Given the pathologies of closed transactional politics that have been revealed by the CCC inquiry, what alternative visions should guide the behaviour of ministers? I wish to focus, by way of conclusion, on two alternative visions.
The first might be called the ‘Bristol’ model, in honour of a speech given to its electors by that other Burke – Edmund - following his election as their representative in 1774. Referring to the duty of an MP to his electors, Burke declared that:

It is his duty to sacrifice his repose, his pleasures, his satisfactions, to theirs; and above all, ever, and in all cases, to prefer their interest to his own. But his unbiased opinion, his mature judgement, his enlightened conscience, he ought not to sacrifice to you, to any man, or to any set of men living… Your representative owes you, not his industry only, but his judgement; and he betrays, instead of serving you, if he sacrifices it to your opinion.

Much like the standards within a profession, the MP is not to put his own interests before his electors. But unlike members of a profession, Burke is not proposing a relationship of agency: rather, electors entrust their MP to exercise his powers according to his conscience and in the interests of the nation, rather than the parochial interests (the “opinions”) of the people of Bristol. Under the Bristol model, an MP who considers the good of the whole polity, by definition does not think of ‘returning favours’ or ‘building up political capital’ when voting or making decisions. The Bristol model is not necessarily inconsistent with ideological attachments, as it should be accepted that if an issue is in the public realm, there are no ‘right answers’, and if the issue is reduced to its basic principles, that these are bound to be ‘essentially contested’.
The second alternative to closed transactional politics is a variant on the administrative law concept of procedural fairness, or natural justice. This model is underpinned by the idea of giving a fair hearing to all parties, seeking representations from all affected by a decision and having decision-makers untainted by bias or the perception of bias. A Minister who ensures that the decision-making process is governed by these principles, by definition guarantees that notions of ‘returning favours’ or ‘building up political capital’ are removed from the process.

Adherence to the strict tenets of procedural fairness is often not possible in the political realm, but as a general rule, it will increase the quality and legitimacy of decisions. The open transactional solution to the airport expansion problem discussed above is a variant of a process infused with procedural fairness. On the face of it, there was nothing improper about Minister Campbell taking a meeting with a lobbyist acting for a private organization if the meeting was in the context of the seeking of representations from all relevant stakeholders and if the Minister reserved his judgment until all sides of the argument were heard.
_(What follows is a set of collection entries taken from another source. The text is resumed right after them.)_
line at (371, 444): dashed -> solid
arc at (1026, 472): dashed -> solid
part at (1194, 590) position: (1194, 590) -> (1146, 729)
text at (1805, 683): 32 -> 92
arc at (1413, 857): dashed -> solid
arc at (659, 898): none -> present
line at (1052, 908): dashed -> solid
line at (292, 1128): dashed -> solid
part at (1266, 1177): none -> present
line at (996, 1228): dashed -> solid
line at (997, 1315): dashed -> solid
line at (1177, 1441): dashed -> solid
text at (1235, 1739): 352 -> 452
In conclusion, I have attempted to isolate what is worthy of condemnation in the activities of Burke and Grill that have come to light in the CCC inquiry. In identifying what I have called ‘closed transactional politics’, perhaps equally condemnatory behaviour can be recognized when cloaked in a different guise – without the long lunches and dark sunglasses, or less glibly, in different political contexts. I have tried to argue that the scandal was not simply the product of two political masterminds – as Paul Keating would have it – but that certain conditions had to be in place for the lobbyists to thrive. And finally, I have offered two alternative visions – the Bristol model and a variant of procedural fairness – that challenge the basis of closed transactional politics.

  1. Elizabeth Grosch, “Tapes reveal backroom manoeuvring” The Australian, 2 March 2007, p 2.
  2. "Keating criticises ALP over compulsory super plan" The World Today - Monday, 5 March , 2007  12:14:00
  3. Peter van Onselen, The Australian, 26 February 2007.